Odprowadziłem ich kilka kilometrów do Korwinowa i zawróciłem. Serce się rwało z nimi, ale rozum i forma mówiła coś innego.
Miałem pojechać ze szwagrem do Olsztyna, pojechałem więc na Al. Pokoju gdzie okazało się że wczoraj szwagier mocno przymelanżował i nie nadaje się do niczego, a na pewno nie do jazdy na rowerze. Cóż posiedziałem chwilę, obejrzałem wyścig F1 i pojechałem sam do Leśnego. Droga wiodła przez hutę, rowerostradę i Skrajnicę. Posiedziałem sam trochę w barze, potem dołączyło się do mnie dwóch rowerzystów. pogadaliśmy o pierdołach i ruszyłem do domu przez pożarówkę. Już pod koniec z lasu wyskoczyło na mnie z lasu 3 Jura Bikerów. No tak oni utartymi szlakami nie jeżdżą. Rozpoznałem Rafika i jego syna, był z nimi jeszcze jeden kolega.
Wróciliśmy już razem do dworca PKP Raków i tam odłączyłem się jadąc wałem nad rzeką do Galerii Jurajskiej i przez AL.NMP do Jasnej Góry.
Dzisiaj od czorta motocykli bo odbywała się uroczysta msza na JG rozpoczynająca sezon motocyklowy. Przypomniało mi się jak sam uczestniczyłem kilka lat temu w tych uroczystościach.
Koło OBI podjechałem pod górkę i koło M1 do domu.
Tempo dzisiaj słabe, ale gęba się śmiała.
Ja już chyba bez roweru nie potrafię funkcjonować, i co najważniejsze nie chcę ;-)

Mapka







Dzień przed...

Piątek, 20 marca 2015 · dodano: 20.03.2015 | Komentarze 2

Pojechałem na Niuńku bo miałem poskładać dokumenty do przedszkoli gdzie zgłaszaliśmy Majkę. Wiązało się to z pozostawieniem roweru na zewnątrz przypiętego linką, a jak uczą liczne przykłady różnie się to kończy. Najpierw na Michałowskiego, potem na Baczyńskiego i przez miasto do szpitala na Mickiewicza odebrać wyniki badań. Ostatnie przedszkole na Rakowie w pobliżu dziadków. Chciało mi się jeszcze jeździć więc ruszam do Olsztyna, tym razem przez Skrajnicę.

Panoramka

Powiększenie


Następnie na Lipówki, gdzie spotykam Agę z Kasią.

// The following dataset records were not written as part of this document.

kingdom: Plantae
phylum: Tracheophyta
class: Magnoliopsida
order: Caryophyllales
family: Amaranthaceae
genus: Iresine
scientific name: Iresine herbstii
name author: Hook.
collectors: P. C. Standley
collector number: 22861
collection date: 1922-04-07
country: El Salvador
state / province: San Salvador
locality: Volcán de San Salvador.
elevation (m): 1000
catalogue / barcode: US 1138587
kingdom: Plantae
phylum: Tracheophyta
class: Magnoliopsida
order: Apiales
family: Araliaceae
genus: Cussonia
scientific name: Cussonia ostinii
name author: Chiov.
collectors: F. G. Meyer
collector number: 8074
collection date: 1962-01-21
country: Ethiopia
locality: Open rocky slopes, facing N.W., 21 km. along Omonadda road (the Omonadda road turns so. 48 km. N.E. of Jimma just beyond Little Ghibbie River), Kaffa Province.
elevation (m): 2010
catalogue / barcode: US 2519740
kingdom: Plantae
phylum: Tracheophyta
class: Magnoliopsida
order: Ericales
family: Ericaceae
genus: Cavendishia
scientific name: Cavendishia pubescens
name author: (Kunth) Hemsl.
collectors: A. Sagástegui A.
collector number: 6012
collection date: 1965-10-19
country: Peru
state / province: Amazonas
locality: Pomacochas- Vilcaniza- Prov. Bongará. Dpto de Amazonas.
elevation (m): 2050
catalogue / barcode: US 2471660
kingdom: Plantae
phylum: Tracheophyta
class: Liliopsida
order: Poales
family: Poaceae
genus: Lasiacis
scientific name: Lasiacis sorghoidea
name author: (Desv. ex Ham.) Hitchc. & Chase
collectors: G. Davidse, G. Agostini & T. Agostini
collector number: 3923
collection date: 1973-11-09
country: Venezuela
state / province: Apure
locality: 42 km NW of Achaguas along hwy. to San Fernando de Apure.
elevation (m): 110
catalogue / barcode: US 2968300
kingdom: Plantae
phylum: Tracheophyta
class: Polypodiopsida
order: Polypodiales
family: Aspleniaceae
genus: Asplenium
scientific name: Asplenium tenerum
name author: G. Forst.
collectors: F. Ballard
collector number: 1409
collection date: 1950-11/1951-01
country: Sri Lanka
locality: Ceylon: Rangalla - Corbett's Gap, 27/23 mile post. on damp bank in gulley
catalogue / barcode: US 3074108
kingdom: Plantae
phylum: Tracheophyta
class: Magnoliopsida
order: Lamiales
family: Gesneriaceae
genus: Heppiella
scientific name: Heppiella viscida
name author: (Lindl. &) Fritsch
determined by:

Po chwili rozmowy dziewczyny jadą w swoją stronę a ja do Leśnego na łyk soczku.

Powrót pożarówką gdzie mijam Matiza fotografującego jakieś widoczki. Jeszcze spotkanie z Robertem STi koło Guardiana.
Dzisiejsza jazda w wiosennej aurze, bardzo mi pomogła.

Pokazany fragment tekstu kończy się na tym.